What the exercise asks: Pick out every line below that contains the word "lassen" with the same capitalization, and copy each of those lines.

Supplied records:
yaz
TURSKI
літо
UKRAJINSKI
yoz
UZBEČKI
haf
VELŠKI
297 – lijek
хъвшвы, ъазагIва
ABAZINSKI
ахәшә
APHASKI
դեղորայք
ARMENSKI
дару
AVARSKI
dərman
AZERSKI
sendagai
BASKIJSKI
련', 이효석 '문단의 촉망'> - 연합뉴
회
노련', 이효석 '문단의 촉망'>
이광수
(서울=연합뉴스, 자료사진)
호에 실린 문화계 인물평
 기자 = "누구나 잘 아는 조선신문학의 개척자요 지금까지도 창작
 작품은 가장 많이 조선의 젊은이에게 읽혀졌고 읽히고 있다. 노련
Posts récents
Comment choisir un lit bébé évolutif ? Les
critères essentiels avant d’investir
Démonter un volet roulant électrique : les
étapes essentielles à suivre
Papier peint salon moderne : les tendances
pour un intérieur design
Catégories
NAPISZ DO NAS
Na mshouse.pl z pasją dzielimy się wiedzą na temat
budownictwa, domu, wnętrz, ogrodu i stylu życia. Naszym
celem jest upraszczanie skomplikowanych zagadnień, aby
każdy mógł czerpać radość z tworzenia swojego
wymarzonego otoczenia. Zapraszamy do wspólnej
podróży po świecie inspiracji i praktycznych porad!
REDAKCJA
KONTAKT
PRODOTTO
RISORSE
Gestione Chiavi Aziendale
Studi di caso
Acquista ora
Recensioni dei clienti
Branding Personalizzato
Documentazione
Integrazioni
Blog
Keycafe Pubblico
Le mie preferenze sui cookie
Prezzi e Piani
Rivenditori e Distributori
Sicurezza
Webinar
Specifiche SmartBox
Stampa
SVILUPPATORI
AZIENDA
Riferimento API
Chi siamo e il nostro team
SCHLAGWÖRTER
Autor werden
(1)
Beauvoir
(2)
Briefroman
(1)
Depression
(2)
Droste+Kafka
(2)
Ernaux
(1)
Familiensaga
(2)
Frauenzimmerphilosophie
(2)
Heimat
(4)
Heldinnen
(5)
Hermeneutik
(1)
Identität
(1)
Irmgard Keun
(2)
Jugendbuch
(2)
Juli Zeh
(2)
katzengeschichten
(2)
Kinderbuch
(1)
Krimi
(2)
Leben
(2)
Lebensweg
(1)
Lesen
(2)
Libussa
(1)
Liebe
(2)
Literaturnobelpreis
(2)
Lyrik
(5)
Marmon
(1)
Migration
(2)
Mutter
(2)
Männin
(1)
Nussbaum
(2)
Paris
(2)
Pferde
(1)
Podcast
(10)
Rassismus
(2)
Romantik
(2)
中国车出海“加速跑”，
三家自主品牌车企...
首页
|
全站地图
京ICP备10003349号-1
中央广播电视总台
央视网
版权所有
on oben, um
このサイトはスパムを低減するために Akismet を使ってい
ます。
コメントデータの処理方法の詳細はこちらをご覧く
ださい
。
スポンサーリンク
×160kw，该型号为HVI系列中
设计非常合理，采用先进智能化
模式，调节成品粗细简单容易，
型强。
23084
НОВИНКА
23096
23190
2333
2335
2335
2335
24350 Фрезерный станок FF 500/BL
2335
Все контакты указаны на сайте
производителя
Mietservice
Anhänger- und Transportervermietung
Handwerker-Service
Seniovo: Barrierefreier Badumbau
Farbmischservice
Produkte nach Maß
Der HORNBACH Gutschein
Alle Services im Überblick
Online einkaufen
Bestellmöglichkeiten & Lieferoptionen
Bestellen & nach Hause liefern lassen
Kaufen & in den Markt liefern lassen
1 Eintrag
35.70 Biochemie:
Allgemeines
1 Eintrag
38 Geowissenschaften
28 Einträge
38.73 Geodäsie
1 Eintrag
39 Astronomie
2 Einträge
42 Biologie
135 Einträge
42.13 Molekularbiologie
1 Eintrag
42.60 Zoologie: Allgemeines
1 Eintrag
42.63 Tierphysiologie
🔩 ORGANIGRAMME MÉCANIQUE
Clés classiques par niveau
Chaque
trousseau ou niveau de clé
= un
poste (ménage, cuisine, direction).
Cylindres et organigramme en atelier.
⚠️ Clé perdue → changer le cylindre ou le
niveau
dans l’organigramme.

Exercise answer:
Bestellen & nach Hause liefern lassen
Kaufen & in den Markt liefern lassen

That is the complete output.